Despite the presidential veto, legislators continued to introduce bills dealing with depressed areas. After the 1958 election, partisan lines had solidified to the point where a compromise bill introduced by Senator Hugh Scott (D-PA) and another Administration bill failed to make any headway. Without the support of Payne, whom Edmund Muskie had unseated in Maine, Douglas reintroduced his bill with minor changes. Despite political wranglings, the bill passed both Houses, and in 1960 reached the President's desk. In spite of the exhortations from Cabinet members, including Secretary Mitchell and Vice President Richard Nixon, Eisenhower again vetoed the bill. The climax of the saga of area redevelopment legislation awaited the outcome of the 1960 presidential election.
Although it was later determined that the peak of the business cycle was reached in August 1957, and in hindsight, action to fight a recession was called for, the Federal Reserve raised the discount rate one-half percentage point in that nonth to 3.5 percent. Four months later the error was apparent and the discount rate was lowered to 3 percent. By April 1958 four more reductions brought the rate down to 1.75 percent. In this same period, required reserve ratios at member banks in New York and Chicago were reduced in four steps, from 0.20 to 0.18.

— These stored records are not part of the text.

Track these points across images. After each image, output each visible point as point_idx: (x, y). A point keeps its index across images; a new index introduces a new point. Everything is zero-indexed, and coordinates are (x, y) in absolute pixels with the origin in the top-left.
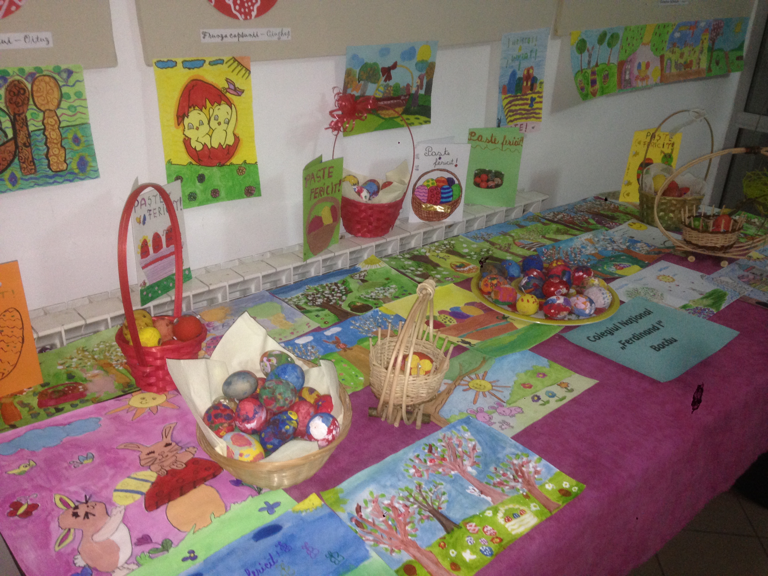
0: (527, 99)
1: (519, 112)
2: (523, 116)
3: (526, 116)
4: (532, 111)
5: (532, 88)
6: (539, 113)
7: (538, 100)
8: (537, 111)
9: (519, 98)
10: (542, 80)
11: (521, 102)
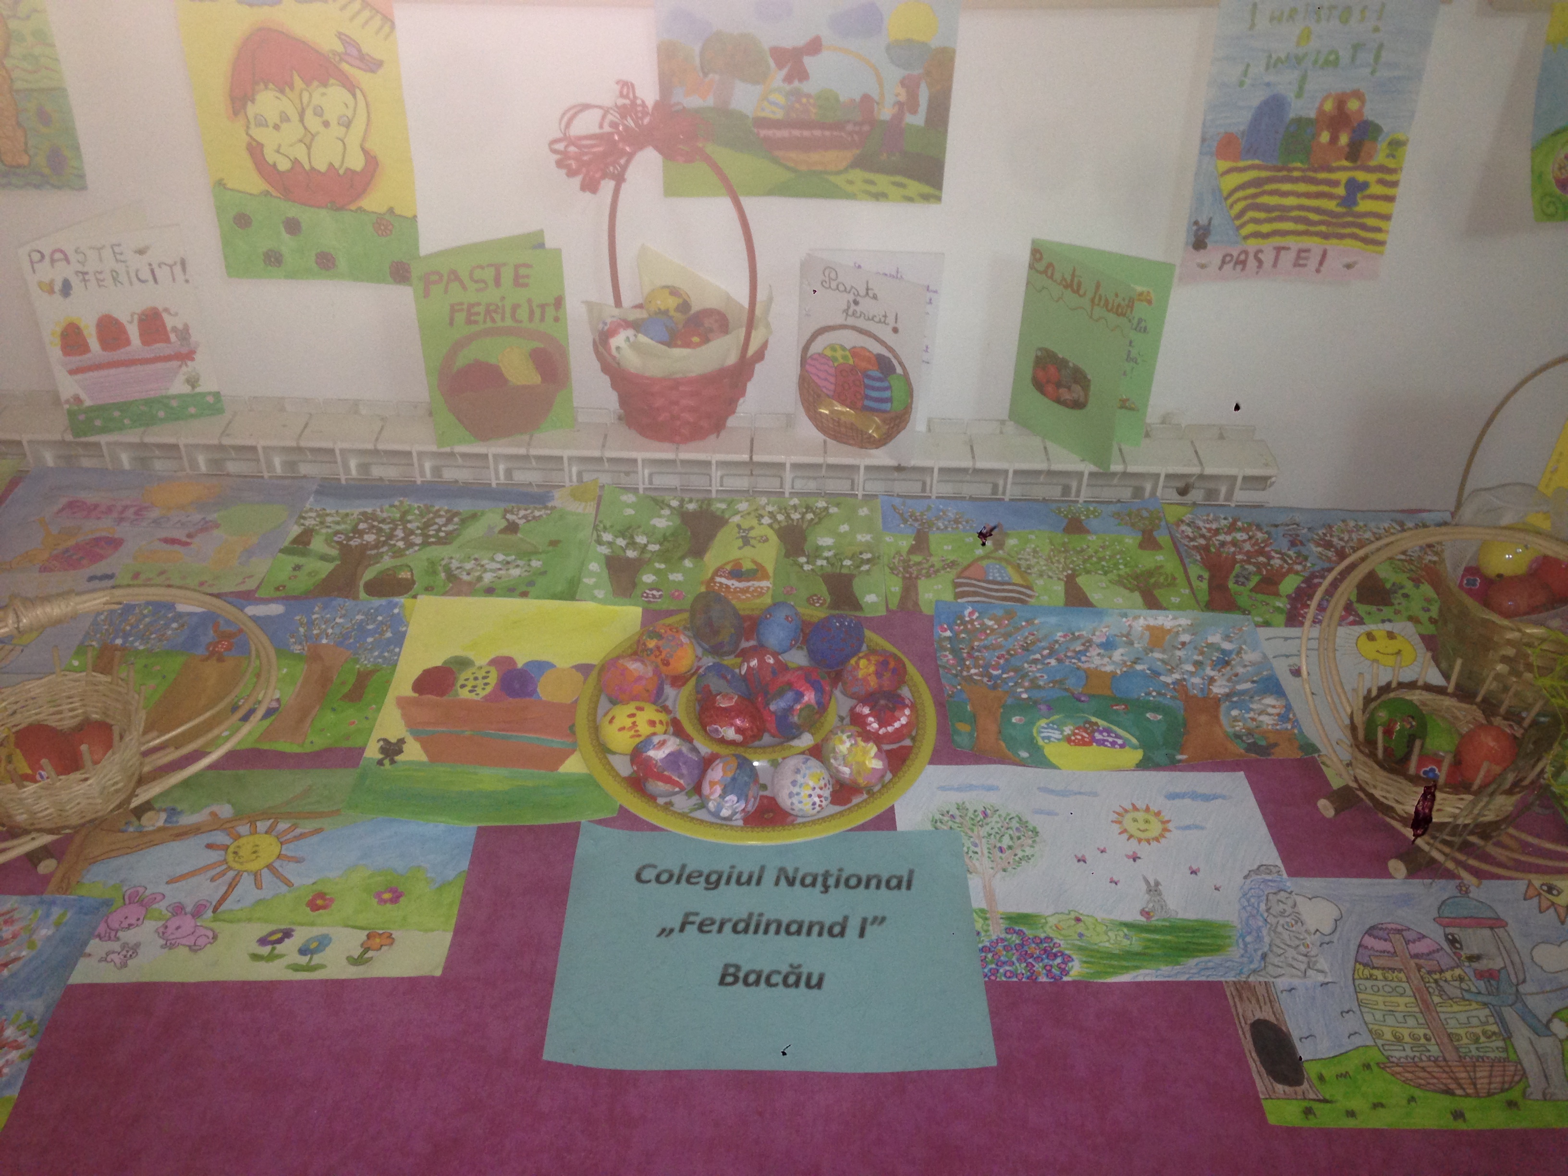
0: (1335, 183)
1: (1294, 214)
2: (1312, 229)
3: (1323, 228)
4: (1350, 219)
5: (1354, 153)
6: (1379, 230)
7: (1376, 189)
8: (1371, 222)
9: (1296, 174)
10: (1401, 136)
11: (1302, 187)
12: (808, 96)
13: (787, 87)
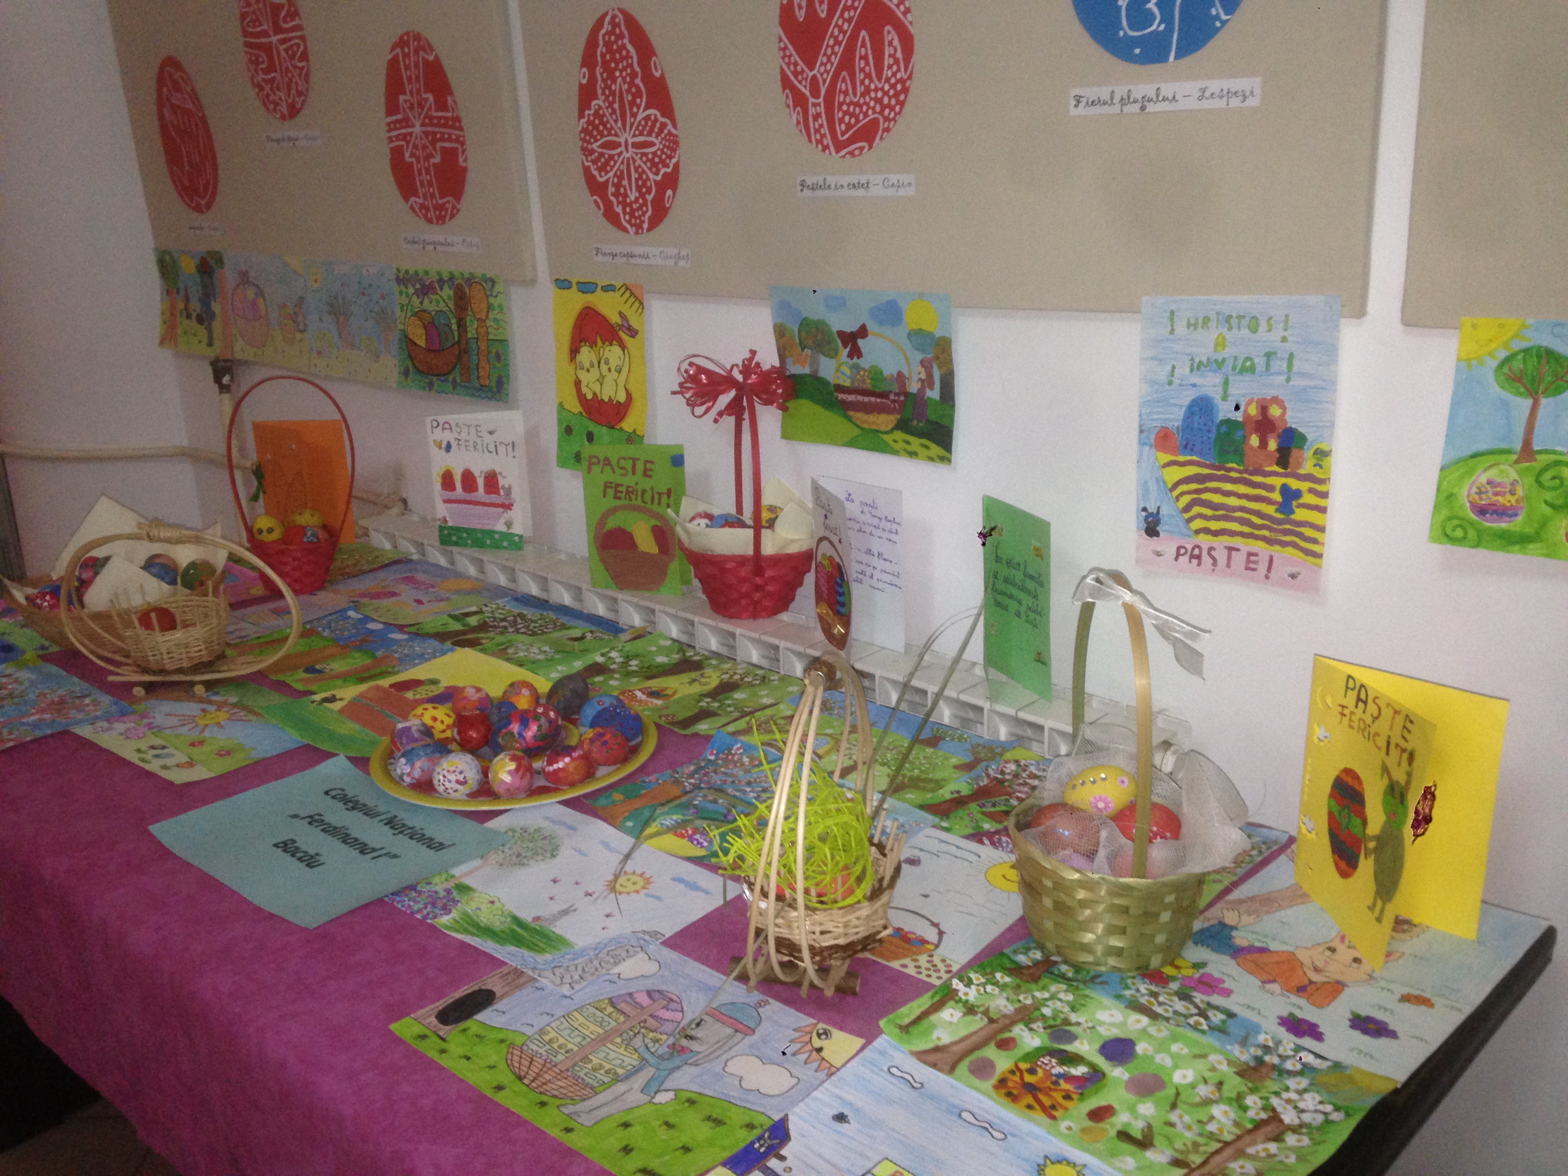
0: (1270, 488)
1: (1238, 514)
2: (1256, 532)
3: (1265, 533)
4: (1288, 526)
5: (1284, 458)
6: (1315, 541)
7: (1308, 499)
8: (1308, 532)
9: (1234, 474)
10: (1324, 446)
11: (1242, 489)
12: (864, 370)
13: (851, 362)
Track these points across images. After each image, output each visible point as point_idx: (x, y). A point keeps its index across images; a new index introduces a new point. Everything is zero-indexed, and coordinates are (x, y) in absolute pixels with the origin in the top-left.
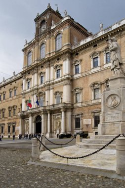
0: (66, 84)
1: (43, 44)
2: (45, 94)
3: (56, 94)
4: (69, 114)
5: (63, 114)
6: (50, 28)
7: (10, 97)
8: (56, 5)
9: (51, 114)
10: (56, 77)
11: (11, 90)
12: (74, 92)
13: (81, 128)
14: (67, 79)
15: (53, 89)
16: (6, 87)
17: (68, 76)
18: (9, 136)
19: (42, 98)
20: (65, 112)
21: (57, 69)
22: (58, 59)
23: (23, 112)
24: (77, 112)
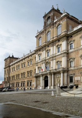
0: (64, 56)
1: (49, 32)
2: (50, 63)
3: (57, 63)
4: (66, 74)
5: (62, 74)
6: (53, 21)
7: (28, 65)
8: (57, 5)
9: (54, 75)
10: (57, 52)
11: (28, 61)
12: (69, 61)
13: (73, 82)
14: (64, 53)
15: (55, 59)
16: (25, 59)
17: (65, 51)
18: (28, 88)
19: (48, 65)
20: (63, 73)
21: (58, 47)
22: (59, 41)
23: (37, 74)
24: (71, 73)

A deliberately tight fiscal policy slowed the growth of expenditures in 1959 and 1960, contributing to the weak recovery frm the 1957-58 recession. Government purchases of goods and services actually declined because the Eisenhower Administration and many in Congress wanted a large actual budget surplus.
Their desire, however, was not prompted by any simplistic notions that deficits are always bad and surpluses always good (and the larger the better). Rather, four cmplex factors came into play. First, inflation was feared and this fear intensified because, for the first time, prices had continued to rise during the just-past recession. Second, economic growth as a national objective received much interest and many felt that a Government budget surplus facilitates that growth by making resources available for capital formation.
Third, the deficits in the nation's international balance of payments that had been occurring almost continuously since World War II became, for the first time, a matter of rather widespread concern and many believed that a surplus in Federal budget would, in ways that were never specified, alleviate the problem. Fourth, many held that fiscal parameters should be set so as to produce deficits in recession and large surpluses as recovery continued.
Because the recovery from the 1957-58 downturn was very sluggish (a new recession began in April 1960), actual revenues did not grow sufficiently to produce the hoped-for large surpluses. The increases in the full employment surplus between 1958 and 1960, and the huge surplus of $12.8 billion that would have existed in 1960 had the unemployment rate been around 4 percent.